Viral RNA was isolated from animal 776301 at the indicated time points. The theoretical number of cDNA molecules used in each PCR reaction is shown in Table 3. For each sample, a single preparation of cDNA was made and then split into two separate PCR reactions with primer set A (178 bp) and B (131bp). PCR products were tagged and sequenced. A.) The frequency of each barcode in the population is shown for ZIKV-BC-1.0 inoculum and the animal 776301. The frequency of the wild type sequence in the region of the barcode is shown as Zika_WT. The frequency of any sequence in the region of the barcode that was not considered authentic is listed as ‘Other.’ B.) The number of authentic barcodes detected in animal 776301 were counted for each sample and the data for each individual replicate are shown. C.) Average genetic complexity at the barcode positions measured by Simpson’s diversity index. Closed symbols represent Simpson’s diversity index in replicate A samples and open symbols represent Simpson’s diversity index in replicate B.
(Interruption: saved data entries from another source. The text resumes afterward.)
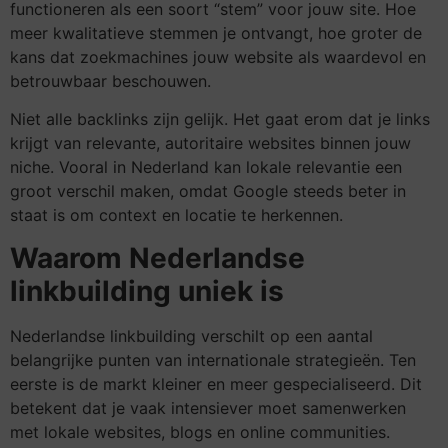
functioneren als een soort “stem” voor jouw site. Hoe
meer kwalitatieve stemmen je ontvangt, hoe groter de
kans dat zoekmachines jouw website als waardevol en
betrouwbaar beschouwen.
Niet alle backlinks zijn gelijk. Het gaat erom dat je links
krijgt van relevante, autoritaire websites binnen jouw
niche. Vooral in Nederland kan lokale relevantie een
groot verschil maken, omdat Google steeds beter in
staat is om context en locatie te herkennen.
Waarom Nederlandse
linkbuilding uniek is
Nederlandse linkbuilding verschilt op een aantal
belangrijke punten van internationale strategieën. Ten
eerste is de markt kleiner en meer gespecialiseerd. Dit
betekent dat je vaak intensiever moet samenwerken
met lokale websites, blogs en online communities.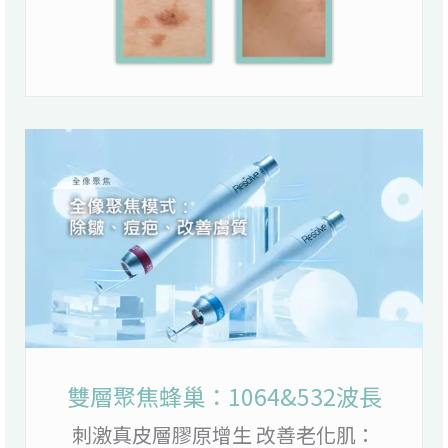
雙層聚焦蜂巢：1064&532波長
刺激真皮層膠原增生 改善老化肌：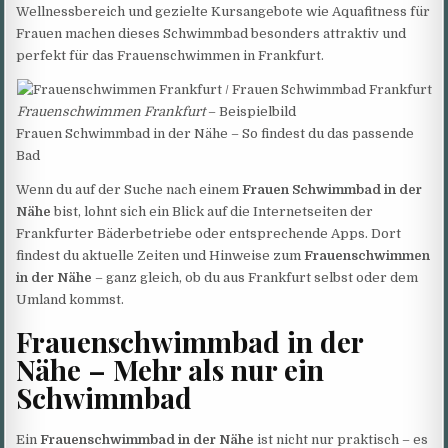
Wellnessbereich und gezielte Kursangebote wie Aquafitness für
Frauen machen dieses Schwimmbad besonders attraktiv und
perfekt für das Frauenschwimmen in Frankfurt.
Frauenschwimmen Frankfurt
– Beispielbild
Frauen Schwimmbad in der Nähe – So findest du das passende
Bad
Wenn du auf der Suche nach einem
Frauen Schwimmbad in der
Nähe
bist, lohnt sich ein Blick auf die Internetseiten der
Frankfurter Bäderbetriebe oder entsprechende Apps. Dort
findest du aktuelle Zeiten und Hinweise zum
Frauenschwimmen
in der Nähe
– ganz gleich, ob du aus Frankfurt selbst oder dem
Umland kommst.
Frauenschwimmbad in der
Nähe – Mehr als nur ein
Schwimmbad
Ein
Frauenschwimmbad in der Nähe
ist nicht nur praktisch – es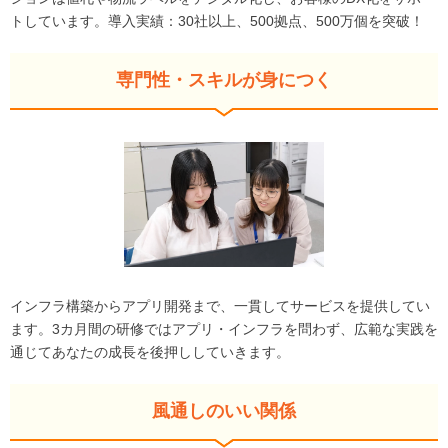
トしています。導入実績：30社以上、500拠点、500万個を突破！
専門性・スキルが身につく
インフラ構築からアプリ開発まで、一貫してサービスを提供してい
ます。3カ月間の研修ではアプリ・インフラを問わず、広範な実践を
通じてあなたの成長を後押ししていきます。
風通しのいい関係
Fig 7. Sequencing of the molecular barcode isolated from mosquito #27 that fed on 776301.

Viral RNA that was isolated from the saliva, body, and legs of mosquito #27 at day 25 post feeding was converted into cDNA and then split into two separate PCR reactions with primer set A (178 bp) and B (131 bp). The theoretical number of cDNA molecules used in each PCR reaction is shown in Table 5. PCR products were tagged and sequenced. The frequency of each barcode detected was quantified. Mosquito #27 fed on 776301 on day 4, so the frequencies of barcodes detected in the plasma of 776301 from Fig 6 are shown. The frequency of any sequence in the region of the barcode that was not considered authentic is listed as ‘Other.’